Ross was Gonzalez-Torres’ life partner. In peak health, he weighed 167 pounds, the same weight of the sculpture when it’s in peak condition. With just this much information, the docent asked us to call out qualities that the artwork conveyed. “Sweet-natured. Colorful. Sparkly. Inviting,” we said. Then she went on with the story. After Ross was afflicted with AIDS, his body grew depleted, as the virus took more and more of him away. The docent invited us to take “pieces of Ross” with us, as a loving testament to his life. Someone asked what happens to the sculpture over time. Does it gradually fade into the corner until the last piece is gone? “Oh no,” she answered. “This isn’t about Ross’s death. It’s a portrait of Gonzalez-Torres’ love for him. We continually restore the candy to its original weight so everyone who visits the museum can draw from Ross’s joyful spirit. It’s a remarkably hopeful work.”
We moved on to other works. But my mind couldn’t release itself from Portrait of Ross. I kept wondering, “If it were a portrait of me, what would it be made of?” I trust there would be a lot candy, a lot of sparkle, a lot of color. But visitors would also need to be told I’m not all sweetness and light. There are hard rocks buried in my pile, along with shards of glass, dead seeds, some needles, and more than a few brightly wrapped bits that carry a tart aftertaste. If my sculpture were to portray any hope at all, it would be that my Maker would sift out the unsavory pieces and substitute them with more delectable morsels—that with each replenishing, the increased portrayal of God’s love would result in more of me becoming a thing worth reaching for.
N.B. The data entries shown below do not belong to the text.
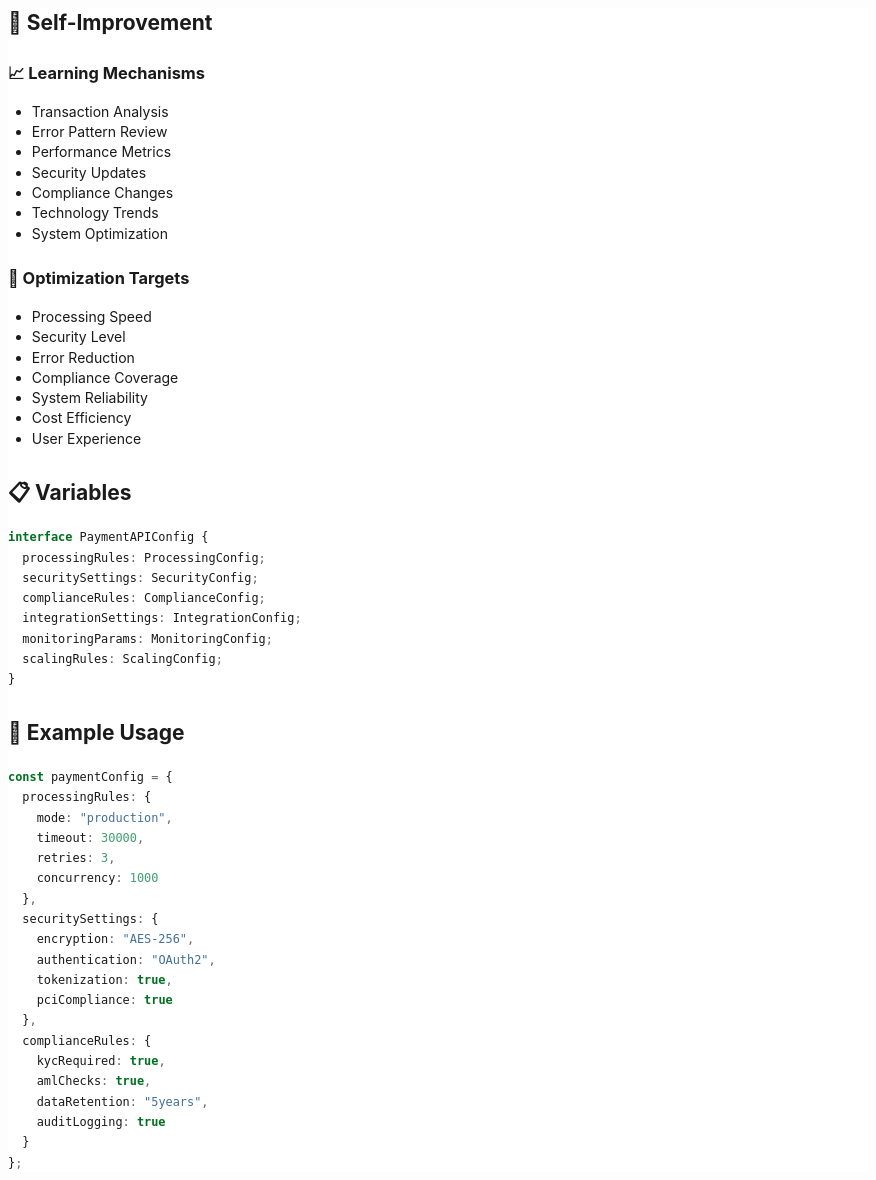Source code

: ## 🔄 Self-Improvement
### 📈 Learning Mechanisms
- Transaction Analysis
- Error Pattern Review
- Performance Metrics
- Security Updates
- Compliance Changes
- Technology Trends
- System Optimization

### 🎯 Optimization Targets
- Processing Speed
- Security Level
- Error Reduction
- Compliance Coverage
- System Reliability
- Cost Efficiency
- User Experience

## 📋 Variables
```typescript
interface PaymentAPIConfig {
  processingRules: ProcessingConfig;
  securitySettings: SecurityConfig;
  complianceRules: ComplianceConfig;
  integrationSettings: IntegrationConfig;
  monitoringParams: MonitoringConfig;
  scalingRules: ScalingConfig;
}
```

## 🎯 Example Usage
```typescript
const paymentConfig = {
  processingRules: {
    mode: "production",
    timeout: 30000,
    retries: 3,
    concurrency: 1000
  },
  securitySettings: {
    encryption: "AES-256",
    authentication: "OAuth2",
    tokenization: true,
    pciCompliance: true
  },
  complianceRules: {
    kycRequired: true,
    amlChecks: true,
    dataRetention: "5years",
    auditLogging: true
  }
};
```
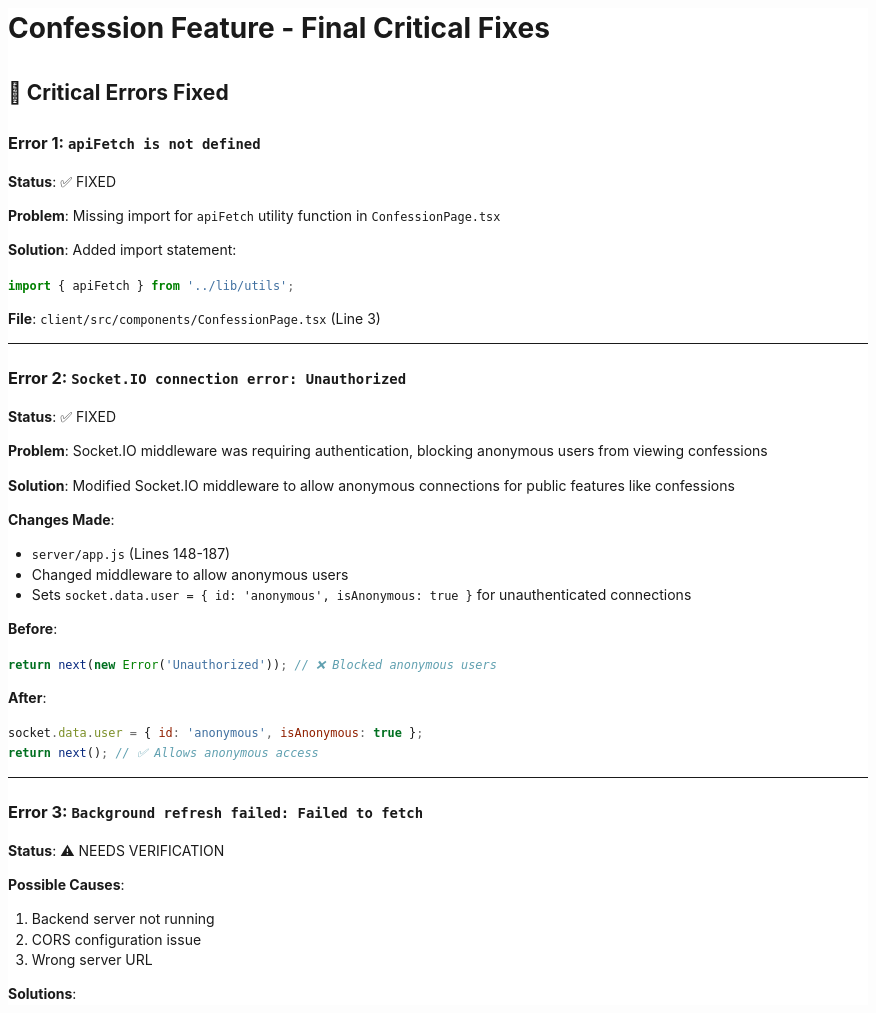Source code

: # Confession Feature - Final Critical Fixes

## 🚨 Critical Errors Fixed

### Error 1: `apiFetch is not defined`
**Status**: ✅ FIXED

**Problem**: Missing import for `apiFetch` utility function in `ConfessionPage.tsx`

**Solution**: Added import statement:
```typescript
import { apiFetch } from '../lib/utils';
```

**File**: `client/src/components/ConfessionPage.tsx` (Line 3)

---

### Error 2: `Socket.IO connection error: Unauthorized`
**Status**: ✅ FIXED

**Problem**: Socket.IO middleware was requiring authentication, blocking anonymous users from viewing confessions

**Solution**: Modified Socket.IO middleware to allow anonymous connections for public features like confessions

**Changes Made**:
- `server/app.js` (Lines 148-187)
- Changed middleware to allow anonymous users
- Sets `socket.data.user = { id: 'anonymous', isAnonymous: true }` for unauthenticated connections

**Before**:
```javascript
return next(new Error('Unauthorized')); // ❌ Blocked anonymous users
```

**After**:
```javascript
socket.data.user = { id: 'anonymous', isAnonymous: true };
return next(); // ✅ Allows anonymous access
```

---

### Error 3: `Background refresh failed: Failed to fetch`
**Status**: ⚠️ NEEDS VERIFICATION

**Possible Causes**:
1. Backend server not running
2. CORS configuration issue
3. Wrong server URL

**Solutions**:
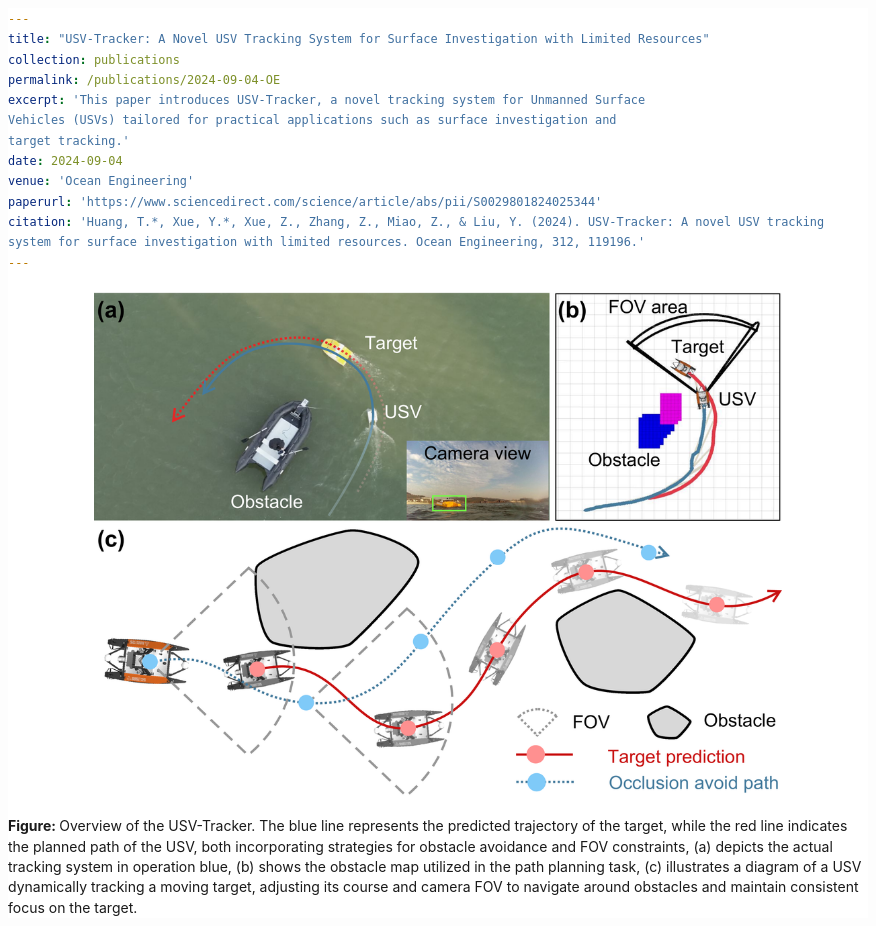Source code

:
 ```yaml
---
title: "USV-Tracker: A Novel USV Tracking System for Surface Investigation with Limited Resources"
collection: publications
permalink: /publications/2024-09-04-OE
excerpt: 'This paper introduces USV-Tracker, a novel tracking system for Unmanned Surface
Vehicles (USVs) tailored for practical applications such as surface investigation and
target tracking.'
date: 2024-09-04
venue: 'Ocean Engineering'
paperurl: 'https://www.sciencedirect.com/science/article/abs/pii/S0029801824025344'
citation: 'Huang, T.*, Xue, Y.*, Xue, Z., Zhang, Z., Miao, Z., & Liu, Y. (2024). USV-Tracker: A novel USV tracking 
system for surface investigation with limited resources. Ocean Engineering, 312, 119196.'
---
```


<img src="../files/USV_Tracker.pdf" style="width: 80%; margin: 20px auto; border: none; display: block;" 
title="USV-Tracker task description"/>
<div stype="text-aligh: center;"><strong>Figure: </strong>Overview of the USV-Tracker. The blue line represents the 
predicted trajectory of the target, while the red line indicates the planned path of the USV, both incorporating 
strategies for obstacle avoidance and FOV constraints, (a) depicts the actual tracking system in operation blue, (b) 
shows the obstacle map utilized in the path planning task, (c) illustrates a diagram of a USV dynamically tracking a 
moving target, adjusting its course and camera FOV to navigate around obstacles and maintain consistent focus on the 
target. </div>
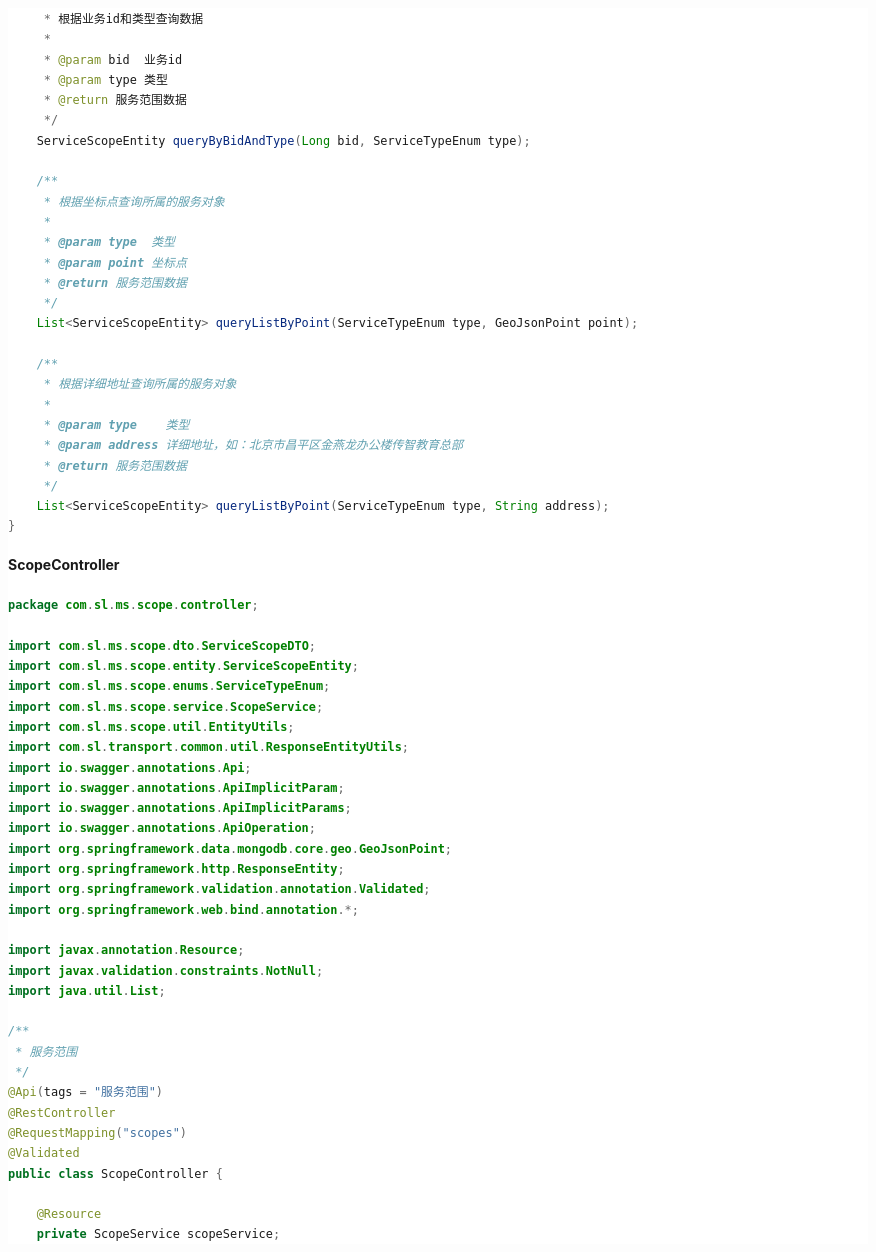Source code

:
 ```java
     * 根据业务id和类型查询数据
     *
     * @param bid  业务id
     * @param type 类型
     * @return 服务范围数据
     */
    ServiceScopeEntity queryByBidAndType(Long bid, ServiceTypeEnum type);

    /**
     * 根据坐标点查询所属的服务对象
     *
     * @param type  类型
     * @param point 坐标点
     * @return 服务范围数据
     */
    List<ServiceScopeEntity> queryListByPoint(ServiceTypeEnum type, GeoJsonPoint point);

    /**
     * 根据详细地址查询所属的服务对象
     *
     * @param type    类型
     * @param address 详细地址，如：北京市昌平区金燕龙办公楼传智教育总部
     * @return 服务范围数据
     */
    List<ServiceScopeEntity> queryListByPoint(ServiceTypeEnum type, String address);
}

```

#### ScopeController

```java
package com.sl.ms.scope.controller;

import com.sl.ms.scope.dto.ServiceScopeDTO;
import com.sl.ms.scope.entity.ServiceScopeEntity;
import com.sl.ms.scope.enums.ServiceTypeEnum;
import com.sl.ms.scope.service.ScopeService;
import com.sl.ms.scope.util.EntityUtils;
import com.sl.transport.common.util.ResponseEntityUtils;
import io.swagger.annotations.Api;
import io.swagger.annotations.ApiImplicitParam;
import io.swagger.annotations.ApiImplicitParams;
import io.swagger.annotations.ApiOperation;
import org.springframework.data.mongodb.core.geo.GeoJsonPoint;
import org.springframework.http.ResponseEntity;
import org.springframework.validation.annotation.Validated;
import org.springframework.web.bind.annotation.*;

import javax.annotation.Resource;
import javax.validation.constraints.NotNull;
import java.util.List;

/**
 * 服务范围
 */
@Api(tags = "服务范围")
@RestController
@RequestMapping("scopes")
@Validated
public class ScopeController {

    @Resource
    private ScopeService scopeService;
```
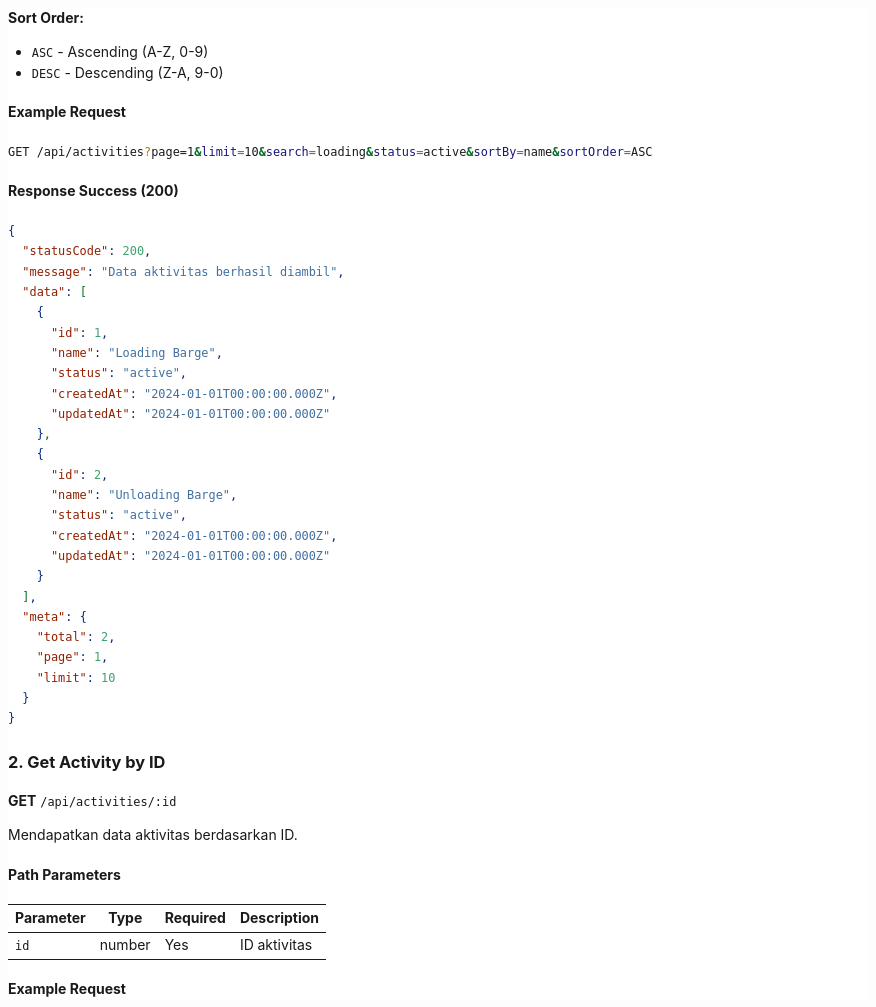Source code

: **Sort Order:**
- `ASC` - Ascending (A-Z, 0-9)
- `DESC` - Descending (Z-A, 9-0)

#### Example Request

```bash
GET /api/activities?page=1&limit=10&search=loading&status=active&sortBy=name&sortOrder=ASC
```

#### Response Success (200)

```json
{
  "statusCode": 200,
  "message": "Data aktivitas berhasil diambil",
  "data": [
    {
      "id": 1,
      "name": "Loading Barge",
      "status": "active",
      "createdAt": "2024-01-01T00:00:00.000Z",
      "updatedAt": "2024-01-01T00:00:00.000Z"
    },
    {
      "id": 2,
      "name": "Unloading Barge",
      "status": "active",
      "createdAt": "2024-01-01T00:00:00.000Z",
      "updatedAt": "2024-01-01T00:00:00.000Z"
    }
  ],
  "meta": {
    "total": 2,
    "page": 1,
    "limit": 10
  }
}
```

### 2. Get Activity by ID

**GET** `/api/activities/:id`

Mendapatkan data aktivitas berdasarkan ID.

#### Path Parameters

| Parameter | Type | Required | Description |
|-----------|------|----------|-------------|
| `id` | number | Yes | ID aktivitas |

#### Example Request
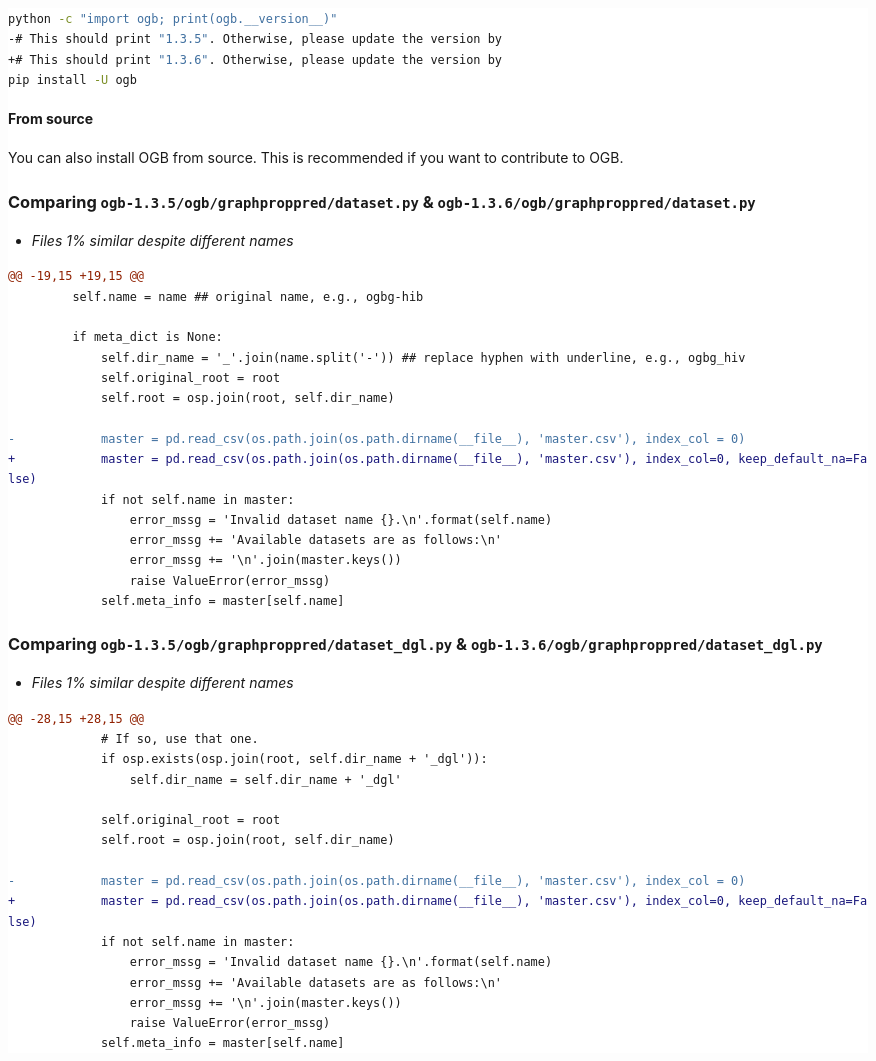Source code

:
  ```bash
 python -c "import ogb; print(ogb.__version__)"
-# This should print "1.3.5". Otherwise, please update the version by
+# This should print "1.3.6". Otherwise, please update the version by
 pip install -U ogb
 ```
 
 
 #### From source
 You can also install OGB from source. This is recommended if you want to contribute to OGB.
 ```bash
```

### Comparing `ogb-1.3.5/ogb/graphproppred/dataset.py` & `ogb-1.3.6/ogb/graphproppred/dataset.py`

 * *Files 1% similar despite different names*

```diff
@@ -19,15 +19,15 @@
         self.name = name ## original name, e.g., ogbg-hib
         
         if meta_dict is None:
             self.dir_name = '_'.join(name.split('-')) ## replace hyphen with underline, e.g., ogbg_hiv
             self.original_root = root
             self.root = osp.join(root, self.dir_name)
             
-            master = pd.read_csv(os.path.join(os.path.dirname(__file__), 'master.csv'), index_col = 0)
+            master = pd.read_csv(os.path.join(os.path.dirname(__file__), 'master.csv'), index_col=0, keep_default_na=False)
             if not self.name in master:
                 error_mssg = 'Invalid dataset name {}.\n'.format(self.name)
                 error_mssg += 'Available datasets are as follows:\n'
                 error_mssg += '\n'.join(master.keys())
                 raise ValueError(error_mssg)
             self.meta_info = master[self.name]
```

### Comparing `ogb-1.3.5/ogb/graphproppred/dataset_dgl.py` & `ogb-1.3.6/ogb/graphproppred/dataset_dgl.py`

 * *Files 1% similar despite different names*

```diff
@@ -28,15 +28,15 @@
             # If so, use that one.
             if osp.exists(osp.join(root, self.dir_name + '_dgl')):
                 self.dir_name = self.dir_name + '_dgl'
 
             self.original_root = root
             self.root = osp.join(root, self.dir_name)
             
-            master = pd.read_csv(os.path.join(os.path.dirname(__file__), 'master.csv'), index_col = 0)
+            master = pd.read_csv(os.path.join(os.path.dirname(__file__), 'master.csv'), index_col=0, keep_default_na=False)
             if not self.name in master:
                 error_mssg = 'Invalid dataset name {}.\n'.format(self.name)
                 error_mssg += 'Available datasets are as follows:\n'
                 error_mssg += '\n'.join(master.keys())
                 raise ValueError(error_mssg)
             self.meta_info = master[self.name]
```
Lent is our sifting time. In partnership with God, we rummage through our lives and discard pieces of us that don’t reflect the love of our Maker. And as we go through this process, we will feel depleted. But we will not be sifted away. How God sees us is far different than we see ourselves. God sees us as God wants us to be: sweet-natured, colorful, sparkly, inviting. With each sifting, what is taken away is substituted with more delectable morsels. With each replenishing, more of us becomes worth reaching for. Lent’s depletion isn’t about death. It’s a portrait of God’s love for us. It’s remarkably hopeful work.